The system protects those who commit caste violence while blaming victims for asserting dignity

- By Anand Teltumbde

Crime Without Punishment

WITHIN the span of days, two incidents have laid bare the entrenched caste realities of contemporary India and the impunity that the Hindutva regime has institutionalised.

On October 6, 2025 a 71-year-old lawyer hurled a shoe at Chief Justice of India B.R. Gavai, a Dalit, inside the Supreme Court, defiantly shouting “Sanatan ka apmaan nahi sahega Hindustan” (India will not tolerate insult to Sanatan Dharma). He was released without charges, his shoe returned, facing no consequences for attacking the country’s highest judicial authority. The very next day, October 7, Additional Director General of Police Y. Puran Kumar, also a Dalit, died by suicide at his Chandigarh residence, leaving an eight-page note describing years of caste humiliation and harassment by senior officers. Despite huge public outrage, nothing has been done to the perpetrators.

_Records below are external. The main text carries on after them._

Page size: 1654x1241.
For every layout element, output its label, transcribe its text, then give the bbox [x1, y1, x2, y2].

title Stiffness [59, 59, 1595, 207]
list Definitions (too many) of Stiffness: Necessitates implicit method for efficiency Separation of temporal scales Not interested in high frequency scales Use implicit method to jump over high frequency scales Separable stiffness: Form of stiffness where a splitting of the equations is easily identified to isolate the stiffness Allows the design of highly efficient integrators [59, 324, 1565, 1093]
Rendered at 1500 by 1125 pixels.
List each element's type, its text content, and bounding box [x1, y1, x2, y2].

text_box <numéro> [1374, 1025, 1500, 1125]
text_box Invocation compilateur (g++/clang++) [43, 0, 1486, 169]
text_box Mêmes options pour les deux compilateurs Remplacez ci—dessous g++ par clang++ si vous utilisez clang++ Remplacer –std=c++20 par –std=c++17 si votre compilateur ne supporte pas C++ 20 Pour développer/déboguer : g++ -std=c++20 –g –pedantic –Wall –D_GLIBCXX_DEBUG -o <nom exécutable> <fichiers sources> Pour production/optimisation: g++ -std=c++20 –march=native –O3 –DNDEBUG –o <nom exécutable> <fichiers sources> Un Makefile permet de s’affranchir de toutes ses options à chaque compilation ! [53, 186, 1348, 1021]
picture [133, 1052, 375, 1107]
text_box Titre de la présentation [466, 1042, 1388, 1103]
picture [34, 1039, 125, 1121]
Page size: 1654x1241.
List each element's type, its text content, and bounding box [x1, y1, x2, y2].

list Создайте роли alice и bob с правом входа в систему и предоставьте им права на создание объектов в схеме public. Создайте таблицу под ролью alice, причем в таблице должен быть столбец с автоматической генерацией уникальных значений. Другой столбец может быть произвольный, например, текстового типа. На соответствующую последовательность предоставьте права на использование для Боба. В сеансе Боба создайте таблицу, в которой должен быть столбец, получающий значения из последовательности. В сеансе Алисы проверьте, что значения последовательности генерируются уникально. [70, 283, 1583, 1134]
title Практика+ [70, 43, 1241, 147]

These two events, occurring within 24 hours, are not aberrations but revelations of a deeper malaise—the normalisation of caste violence and Brahminical supremacy under a majoritarian Hindutva order that has erased accountability for crimes committed in the name of Sanatan Dharma or Hindu honour. One incident reflects physical assault on a Dalit constitutional authority without reprisal; the other, psychological persecution that drove a senior officer to death. Together, they expose an ecosystem where Dalits—irrespective of office, achievement, or rank—remain vulnerable to humiliation and violence sanctioned by ideological impunity.

These are not isolated tragedies but logical outcomes of the Hindutva project that the ruling regime has consolidated over the past decade—an order that weaponises religion to defend caste and punishes dignity itself.